I had a realization last night that I need some kind of help. I guess I was denying that my depression would come back. I thought that once I was out of high school and in college that it would go away, but I think that it just got worse instead. I'm going to schedule an appointment with the counseling services tomorrow, and I'll probably have an appointment after spring break. Then, I'll just ask to see a psychologist so I can get on medication. Honestly, I don't care anymore. I need to overcome my fear of taking these pills because obviously my problems aren't going to go away naturally. It's like my life is stuck in netrual, and no matter how hard I try, there's still no progress.

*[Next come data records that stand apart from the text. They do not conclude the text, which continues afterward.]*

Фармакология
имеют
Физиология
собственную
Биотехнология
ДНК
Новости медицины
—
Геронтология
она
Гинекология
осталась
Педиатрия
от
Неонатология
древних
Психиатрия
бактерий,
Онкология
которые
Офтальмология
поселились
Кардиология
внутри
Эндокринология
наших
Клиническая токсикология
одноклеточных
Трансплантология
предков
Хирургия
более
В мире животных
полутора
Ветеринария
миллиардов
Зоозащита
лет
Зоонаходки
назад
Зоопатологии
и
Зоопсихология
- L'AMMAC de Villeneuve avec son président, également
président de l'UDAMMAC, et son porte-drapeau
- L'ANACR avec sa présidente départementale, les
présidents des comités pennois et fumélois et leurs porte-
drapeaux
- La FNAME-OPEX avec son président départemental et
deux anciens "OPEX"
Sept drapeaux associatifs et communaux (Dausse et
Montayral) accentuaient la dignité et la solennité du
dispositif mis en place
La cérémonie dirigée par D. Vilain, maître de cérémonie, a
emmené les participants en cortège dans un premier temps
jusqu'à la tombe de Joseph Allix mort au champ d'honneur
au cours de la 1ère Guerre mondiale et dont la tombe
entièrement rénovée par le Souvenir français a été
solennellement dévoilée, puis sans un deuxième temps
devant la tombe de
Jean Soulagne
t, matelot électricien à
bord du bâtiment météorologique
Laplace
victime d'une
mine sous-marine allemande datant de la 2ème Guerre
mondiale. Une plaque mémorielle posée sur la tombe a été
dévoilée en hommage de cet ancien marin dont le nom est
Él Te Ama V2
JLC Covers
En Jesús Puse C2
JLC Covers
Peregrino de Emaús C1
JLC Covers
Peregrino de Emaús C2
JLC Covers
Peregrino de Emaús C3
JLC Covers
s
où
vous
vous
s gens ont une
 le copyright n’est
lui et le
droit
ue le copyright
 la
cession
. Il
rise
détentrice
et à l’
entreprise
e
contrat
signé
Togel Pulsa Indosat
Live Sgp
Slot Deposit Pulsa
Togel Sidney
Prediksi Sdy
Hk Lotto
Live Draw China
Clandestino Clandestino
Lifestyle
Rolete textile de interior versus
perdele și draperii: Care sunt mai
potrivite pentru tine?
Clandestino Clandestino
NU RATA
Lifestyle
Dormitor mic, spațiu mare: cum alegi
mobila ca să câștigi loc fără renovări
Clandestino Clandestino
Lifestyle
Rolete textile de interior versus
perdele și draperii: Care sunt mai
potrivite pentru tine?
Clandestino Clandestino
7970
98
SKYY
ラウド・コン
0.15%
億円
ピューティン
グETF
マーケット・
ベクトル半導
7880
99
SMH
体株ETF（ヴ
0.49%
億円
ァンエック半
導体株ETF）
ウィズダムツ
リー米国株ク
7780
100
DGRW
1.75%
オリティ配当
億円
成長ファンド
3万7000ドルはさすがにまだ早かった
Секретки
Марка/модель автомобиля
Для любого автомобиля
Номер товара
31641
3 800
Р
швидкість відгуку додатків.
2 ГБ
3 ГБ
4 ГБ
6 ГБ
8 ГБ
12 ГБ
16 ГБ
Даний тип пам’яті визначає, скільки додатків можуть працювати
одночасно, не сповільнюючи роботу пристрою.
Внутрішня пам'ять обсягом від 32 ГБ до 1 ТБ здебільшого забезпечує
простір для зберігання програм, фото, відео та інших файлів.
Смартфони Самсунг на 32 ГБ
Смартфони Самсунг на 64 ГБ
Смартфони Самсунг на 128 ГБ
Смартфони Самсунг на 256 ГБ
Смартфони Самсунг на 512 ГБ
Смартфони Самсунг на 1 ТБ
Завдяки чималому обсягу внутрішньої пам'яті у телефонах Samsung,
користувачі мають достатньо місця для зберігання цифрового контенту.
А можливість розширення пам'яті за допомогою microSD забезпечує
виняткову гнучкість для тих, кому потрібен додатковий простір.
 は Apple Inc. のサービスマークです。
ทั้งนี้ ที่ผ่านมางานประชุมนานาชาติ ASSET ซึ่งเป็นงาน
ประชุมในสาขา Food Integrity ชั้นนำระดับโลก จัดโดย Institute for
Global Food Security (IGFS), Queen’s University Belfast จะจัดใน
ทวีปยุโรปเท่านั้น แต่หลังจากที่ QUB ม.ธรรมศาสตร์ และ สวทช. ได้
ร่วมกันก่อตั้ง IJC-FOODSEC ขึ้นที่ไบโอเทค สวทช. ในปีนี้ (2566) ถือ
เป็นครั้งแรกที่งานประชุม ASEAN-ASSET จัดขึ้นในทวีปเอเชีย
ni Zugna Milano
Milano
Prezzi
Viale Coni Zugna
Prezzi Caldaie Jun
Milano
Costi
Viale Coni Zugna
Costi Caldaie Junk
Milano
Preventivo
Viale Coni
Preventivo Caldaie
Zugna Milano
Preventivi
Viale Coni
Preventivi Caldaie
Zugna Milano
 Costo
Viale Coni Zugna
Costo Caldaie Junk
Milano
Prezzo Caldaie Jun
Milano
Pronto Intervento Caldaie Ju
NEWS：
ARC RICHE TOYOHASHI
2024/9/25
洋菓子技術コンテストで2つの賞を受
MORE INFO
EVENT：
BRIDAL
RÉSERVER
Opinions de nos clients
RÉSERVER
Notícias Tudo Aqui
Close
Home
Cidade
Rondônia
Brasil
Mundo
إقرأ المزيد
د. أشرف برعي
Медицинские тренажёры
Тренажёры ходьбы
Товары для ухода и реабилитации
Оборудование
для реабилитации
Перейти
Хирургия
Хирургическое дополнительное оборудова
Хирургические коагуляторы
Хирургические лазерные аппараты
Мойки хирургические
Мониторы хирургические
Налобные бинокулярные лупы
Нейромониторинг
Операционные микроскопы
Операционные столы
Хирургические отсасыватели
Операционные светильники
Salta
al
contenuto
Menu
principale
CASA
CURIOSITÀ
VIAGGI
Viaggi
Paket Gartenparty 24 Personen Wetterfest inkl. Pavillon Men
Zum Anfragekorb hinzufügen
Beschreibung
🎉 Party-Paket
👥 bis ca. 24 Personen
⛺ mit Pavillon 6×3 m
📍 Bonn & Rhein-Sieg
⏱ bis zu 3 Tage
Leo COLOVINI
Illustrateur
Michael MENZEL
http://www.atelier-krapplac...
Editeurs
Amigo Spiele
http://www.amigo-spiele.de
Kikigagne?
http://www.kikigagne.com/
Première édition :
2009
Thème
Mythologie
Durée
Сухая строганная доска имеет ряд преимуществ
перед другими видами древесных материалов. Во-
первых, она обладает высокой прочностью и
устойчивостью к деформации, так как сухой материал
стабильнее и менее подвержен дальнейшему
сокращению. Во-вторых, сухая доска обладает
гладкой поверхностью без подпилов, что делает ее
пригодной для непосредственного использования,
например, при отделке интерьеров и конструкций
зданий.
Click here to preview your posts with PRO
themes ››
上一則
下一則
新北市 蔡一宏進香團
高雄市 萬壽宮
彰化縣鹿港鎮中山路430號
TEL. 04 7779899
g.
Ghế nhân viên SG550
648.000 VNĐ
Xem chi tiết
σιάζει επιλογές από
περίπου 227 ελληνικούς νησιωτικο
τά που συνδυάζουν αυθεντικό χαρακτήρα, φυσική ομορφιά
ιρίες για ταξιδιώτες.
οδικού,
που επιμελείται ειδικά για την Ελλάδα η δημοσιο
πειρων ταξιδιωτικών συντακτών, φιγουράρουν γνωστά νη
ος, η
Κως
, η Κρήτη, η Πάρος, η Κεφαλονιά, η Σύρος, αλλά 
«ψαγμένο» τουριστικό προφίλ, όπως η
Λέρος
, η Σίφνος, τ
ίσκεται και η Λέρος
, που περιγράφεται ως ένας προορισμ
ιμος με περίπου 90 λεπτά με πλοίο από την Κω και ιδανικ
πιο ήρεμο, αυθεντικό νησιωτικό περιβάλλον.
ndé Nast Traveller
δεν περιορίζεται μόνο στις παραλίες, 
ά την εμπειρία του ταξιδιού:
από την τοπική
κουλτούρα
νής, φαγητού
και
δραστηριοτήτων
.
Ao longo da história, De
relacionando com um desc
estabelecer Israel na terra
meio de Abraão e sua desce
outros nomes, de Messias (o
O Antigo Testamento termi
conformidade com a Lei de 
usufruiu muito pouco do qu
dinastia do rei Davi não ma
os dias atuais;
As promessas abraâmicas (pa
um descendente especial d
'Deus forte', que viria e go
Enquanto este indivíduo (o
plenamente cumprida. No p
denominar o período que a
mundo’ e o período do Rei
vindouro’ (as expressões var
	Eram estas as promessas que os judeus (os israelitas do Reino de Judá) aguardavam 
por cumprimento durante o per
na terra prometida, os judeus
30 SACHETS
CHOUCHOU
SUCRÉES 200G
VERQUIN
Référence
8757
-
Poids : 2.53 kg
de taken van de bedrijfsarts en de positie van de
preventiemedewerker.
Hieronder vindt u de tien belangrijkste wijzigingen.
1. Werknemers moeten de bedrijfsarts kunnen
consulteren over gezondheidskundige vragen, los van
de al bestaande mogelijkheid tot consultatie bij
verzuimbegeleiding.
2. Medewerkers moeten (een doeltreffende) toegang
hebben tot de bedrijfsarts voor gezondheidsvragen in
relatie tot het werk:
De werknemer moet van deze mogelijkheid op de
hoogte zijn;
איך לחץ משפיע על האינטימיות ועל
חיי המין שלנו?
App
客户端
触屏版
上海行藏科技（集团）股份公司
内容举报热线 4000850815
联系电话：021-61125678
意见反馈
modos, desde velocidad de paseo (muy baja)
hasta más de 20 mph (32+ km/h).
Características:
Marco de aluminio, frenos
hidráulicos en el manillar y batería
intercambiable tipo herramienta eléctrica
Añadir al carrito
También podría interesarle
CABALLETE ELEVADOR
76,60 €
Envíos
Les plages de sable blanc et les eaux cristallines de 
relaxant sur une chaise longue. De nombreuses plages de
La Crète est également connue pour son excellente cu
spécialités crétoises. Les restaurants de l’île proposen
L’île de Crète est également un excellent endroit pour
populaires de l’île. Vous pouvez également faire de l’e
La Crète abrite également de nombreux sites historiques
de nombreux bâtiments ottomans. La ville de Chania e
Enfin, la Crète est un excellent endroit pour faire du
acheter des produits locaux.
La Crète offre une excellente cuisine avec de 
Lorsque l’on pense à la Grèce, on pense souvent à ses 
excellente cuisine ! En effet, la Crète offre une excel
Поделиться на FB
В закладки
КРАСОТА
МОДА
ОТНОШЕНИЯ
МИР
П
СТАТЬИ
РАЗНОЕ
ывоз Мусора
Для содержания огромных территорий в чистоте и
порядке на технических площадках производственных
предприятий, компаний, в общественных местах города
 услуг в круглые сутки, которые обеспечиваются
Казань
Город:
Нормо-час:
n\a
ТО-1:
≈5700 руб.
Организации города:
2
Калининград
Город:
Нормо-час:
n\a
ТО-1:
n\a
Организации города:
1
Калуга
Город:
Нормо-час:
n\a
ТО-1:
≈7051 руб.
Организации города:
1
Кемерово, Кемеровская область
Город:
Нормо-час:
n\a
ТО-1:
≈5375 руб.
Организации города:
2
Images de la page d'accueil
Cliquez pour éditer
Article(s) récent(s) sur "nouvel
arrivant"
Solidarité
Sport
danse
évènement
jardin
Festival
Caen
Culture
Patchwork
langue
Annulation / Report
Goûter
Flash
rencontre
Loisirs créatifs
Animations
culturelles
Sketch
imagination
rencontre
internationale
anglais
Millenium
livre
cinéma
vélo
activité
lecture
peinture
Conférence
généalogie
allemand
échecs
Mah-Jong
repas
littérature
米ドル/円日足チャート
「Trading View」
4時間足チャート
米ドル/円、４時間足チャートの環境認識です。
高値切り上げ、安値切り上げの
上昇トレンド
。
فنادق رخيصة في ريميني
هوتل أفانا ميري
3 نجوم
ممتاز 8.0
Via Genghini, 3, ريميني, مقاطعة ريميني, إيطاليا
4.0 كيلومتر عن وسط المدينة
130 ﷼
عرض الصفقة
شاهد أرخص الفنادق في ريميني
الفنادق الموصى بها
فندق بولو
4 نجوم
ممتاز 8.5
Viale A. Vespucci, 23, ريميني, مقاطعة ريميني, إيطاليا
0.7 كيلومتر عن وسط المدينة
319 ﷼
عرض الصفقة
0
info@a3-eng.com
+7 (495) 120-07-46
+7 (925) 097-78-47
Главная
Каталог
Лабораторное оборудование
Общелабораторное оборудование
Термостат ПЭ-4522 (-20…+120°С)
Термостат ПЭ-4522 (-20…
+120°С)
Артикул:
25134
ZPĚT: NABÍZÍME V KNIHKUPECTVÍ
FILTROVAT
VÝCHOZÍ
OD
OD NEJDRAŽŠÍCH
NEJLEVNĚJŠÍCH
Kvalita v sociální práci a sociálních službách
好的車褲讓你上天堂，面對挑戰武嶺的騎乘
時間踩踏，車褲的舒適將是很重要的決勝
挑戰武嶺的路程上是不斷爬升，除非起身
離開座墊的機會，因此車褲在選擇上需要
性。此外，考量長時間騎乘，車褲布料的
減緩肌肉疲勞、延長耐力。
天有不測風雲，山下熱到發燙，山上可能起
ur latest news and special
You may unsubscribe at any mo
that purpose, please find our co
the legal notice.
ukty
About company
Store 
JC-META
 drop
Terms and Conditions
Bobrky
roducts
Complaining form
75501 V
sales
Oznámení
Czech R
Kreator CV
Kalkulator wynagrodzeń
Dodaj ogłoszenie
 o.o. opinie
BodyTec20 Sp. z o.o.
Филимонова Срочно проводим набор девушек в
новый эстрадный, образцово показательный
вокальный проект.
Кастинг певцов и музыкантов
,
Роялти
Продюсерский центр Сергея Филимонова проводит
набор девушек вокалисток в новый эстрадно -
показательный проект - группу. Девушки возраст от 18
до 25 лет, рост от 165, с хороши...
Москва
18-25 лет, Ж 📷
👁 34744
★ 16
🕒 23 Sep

I knew there was a problem when I was standing there in the shower at midnight last night just crying. It was almost as if I had no idea of what was going on. I was just standing doing nothing but crying for 15 minutes. Afterwards, all I could think about was how I needed to go to sleep because then everything would go away and I could start all over again today. Now, though, I feel just as lousy. I know that I shouldn't be stressing myself out, but I kind of have to because I have so much due. I know that there's only 3 days left until I'm on break, but I'm starting to doubt that I can handle even that. Realistically it's not a lot of work. I have already done my History essay, I have 2 pages done of my Women's Studies essay (out of 5--which I will finish tonight), an Econ midterm which doesn't look too bad (which I will study for tomorrow), and a Spanish composition that's 1 1/2 pages and not due until Friday. If I don't bother with the reading (which is very easy for WS and Econ, but not-so-easy for History and Spanish), I don't have anything else to do. I guess I should just realize that I'm not that deep in work. Hopefully, finishing the WS essay (which is rather easy now that I've started it) will allow me to see the light at the end of the tunnel.
I also haven't been eating well. Last night I skipped dinner, and today I had a SlimFast bar, a half a bagel, and some chips--as well as a cup of coffee. I think I need to lay off the caffeine. Last night I had two cups, but I was still tired. Obviously, caffeine means nothing to my body because I've become so immune to it, so I shouldn't bother drinking it to help me concentrate.
Here's my self-remedy:
--stop stressing out
--drink lots of water
--don't drink caffeine
--bed at 11.30
--wear a sports bra...because underwires make me feel even worse because the wire pushes up against my heart and makes it feel like I'm having heart attack.